An alternate approach would have been to examine the association between the cytokines and the total antioxidant capacity of the diet. Indeed, the vitamins examined in the present study all possess antioxidant and anti-inflammatory properties [4]. However, these effects may occur through different pathways, as discussed previously [4]. While examining the total antioxidant capacity of the diet may help characterize the overall efficacy of the studied vitamins, it may preclude identifying the individual associations for each vitamin, which is the main scope of the present study.

The associations reported here may be confounded by various unaccounted factors. We attempted to minimize the probability of confounding by adjusting all our analyses for available anthropometric, demographic, and biochemical variables known to affect concentrations of any of the assessed vitamins and cytokines. Nevertheless, it is possible that other biological, demographic and lifestyle factors may affect the identified associations. Finally, the study population consists of young adults whose inflammation status is generally lower than those of older individuals, in whom inflammation-related chronic disease processes may be ongoing. Indeed, of the 27 cytokines initially measured in a subset of the population, the concentrations of many were too low to detect accurately, which prevented us from examining other important inflammatory biomarkers such as IL-6 and TNFα. However, studying healthy individuals provides a picture of inflammatory status before the onset of disease, and understanding how inflammation may be modulated by various micronutrients at this stage provides the potential for developing nutrition-based strategies to prevent later disease development.

Conclusions

The present study examined the association between circulating concentrations of ascorbic acid, α-tocopherol, and 25(OH)D, and inflammatory markers in healthy young adults living in Canada.

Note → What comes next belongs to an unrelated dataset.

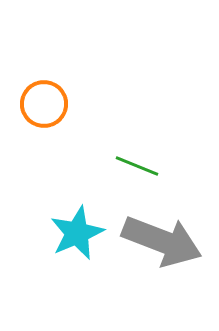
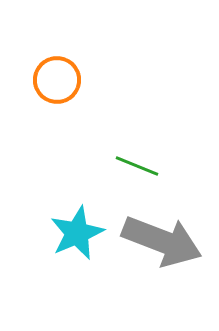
orange circle: moved 13 px right, 24 px up
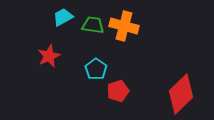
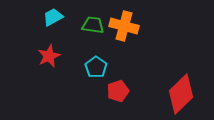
cyan trapezoid: moved 10 px left
cyan pentagon: moved 2 px up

We observed that circulating α-tocopherol was inversely associated with IFN-γ and RANTES. However, ascorbic acid and 25(OH)D were not associated with decreased concentrations of any inflammatory biomarkers. Future studies are needed to examine whether the associations observed here translate into beneficial effects of α-tocopherol on inflammation in healthy young adults, and whether the anti-inflammatory effects of α-tocopherol are more apparent in healthy individuals than those of ascorbic acid or 25(OH)D.